Here Brady lost the thread. Some woman named Holly Gibney had been the one to smash him in the head and almost kill him? Who the fuck was Holly Gibney? And why had no one ever told him this in the five years since she’d turned his lights out and landed him in this room? How was that possible?

Very easily, he decided. When the coverage was fresh, he’d been in a coma. Later on, he thought, I just assumed it was either Hodges or his nigger lawnboy.

He would look Gibney up on the Web when he got a chance, but she wasn’t the important thing. She was part of the past. The future was a splendid idea that had come to him as his best inventions always had: whole and complete, needing only a few modifications along the way to make it perfect.

He powered up his Zappit, found Z-Boy (currently handing out magazines to patients waiting in OB/GYN), and sent him to the library computer. Once he was seated in front of the screen, Brady shoved him out of the driver’s seat and took control, hunched over and squinting at the monitor with Al Brooks’s nearsighted eyes. On a website called Bankruptcy Assets 2015, he found the list of all the stuff Sunrise Solutions had left behind. There was junk from a dozen different companies, listed alphabetically. Zappit was the last, but as far as Brady was concerned, far from least. Heading the list of their assets was 45,872 Zappit Commanders, suggested retail price $189.99. They were being sold in lots of four hundred, eight hundred, and one thousand. Below, in red, was the caveat that part of the shipment was defective, “but most are in perfect working condition.”

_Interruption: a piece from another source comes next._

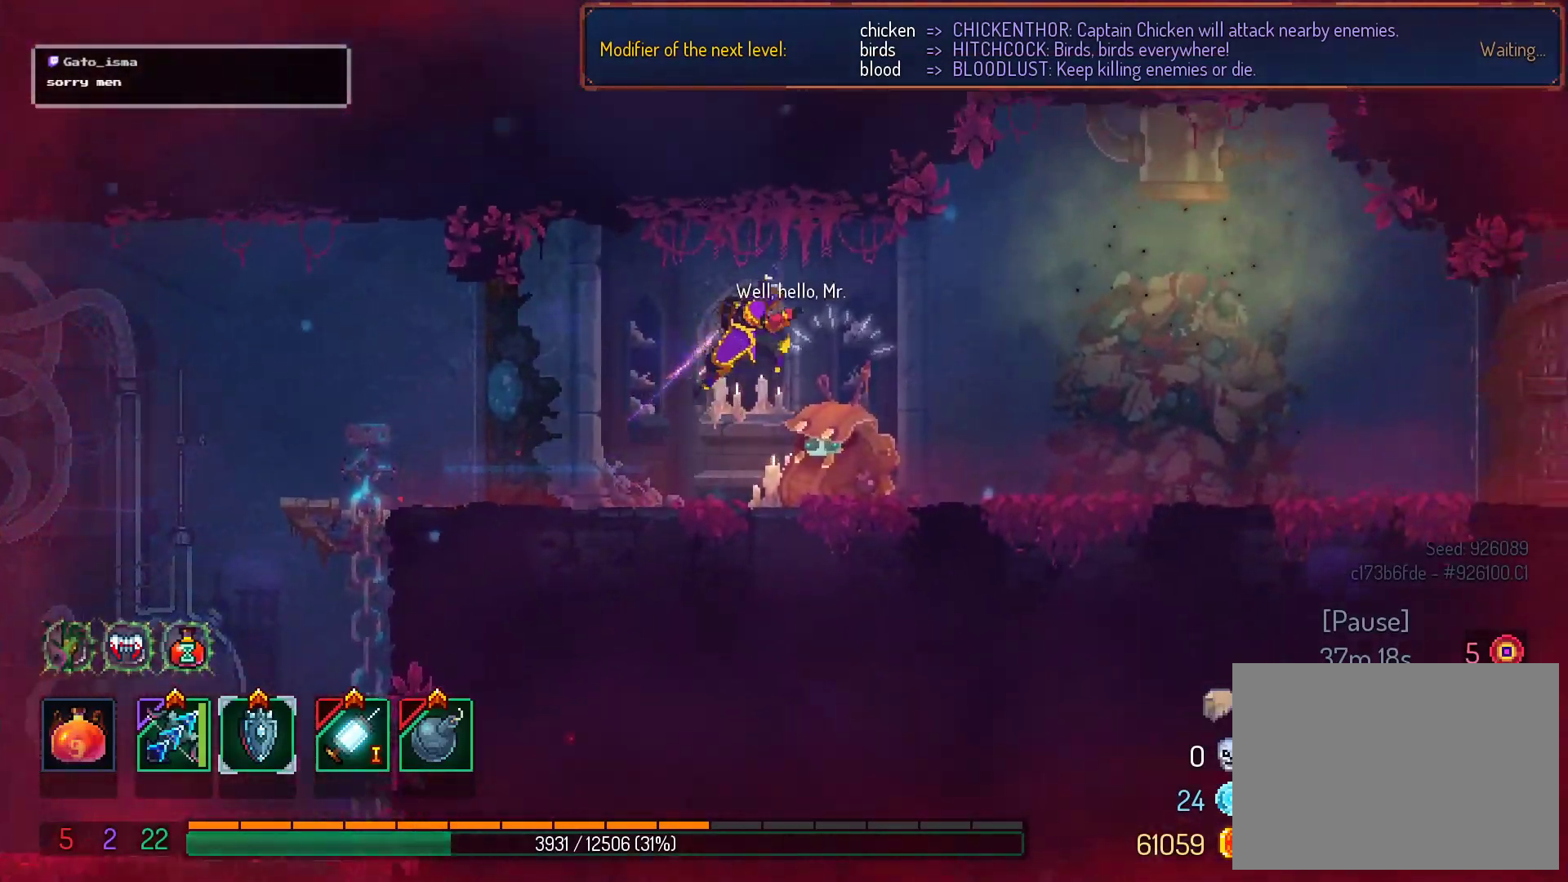
Gameplay with a controller (Xbox layout); each line is a JSON object with the inputs held at the frame after it. "events" lists button and stick changes between this image and that frame as [ms after this image, input, new state], when the widget could be followed in between. Not read: L3 R3 left_stick.
{"buttons": ["A"], "right_stick": "center", "events": [[50, "A", "down"]]}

Brady’s excitement had Library Al’s old heart laboring. His hands left the keyboard and curled into fists. Getting more of the City Center survivors to commit suicide paled in comparison to the grand idea that now possessed him: finishing what he had tried to do that night at the Mingo. He could see himself writing to Hodges from beneath the Blue Umbrella: You think you stopped me? Think again.

How wonderful that would be!

He was pretty sure Babineau had more than enough money to buy a Zappit console for everyone who had been there that night, but since Brady would have to handle his targets one at a time, it wouldn’t do to go overboard.

He had Z-Boy bring Babineau to him. Babineau didn’t want to come. He was afraid of Brady now, which Brady found delicious.

“You’re going to be buying some goods,” Brady said.

“Buying some goods.” Docile. No longer afraid. Babineau had entered Room 217, but it was now Dr. Z standing slump--shouldered in front of Brady’s chair.

“Yes. You’ll want to put money in a new account. I think we’ll call it Gamez Unlimited. That’s Gamez with a Z.”

“With a Z. Like me.” The head of the Kiner Neurology Department managed a small, vacuous smile.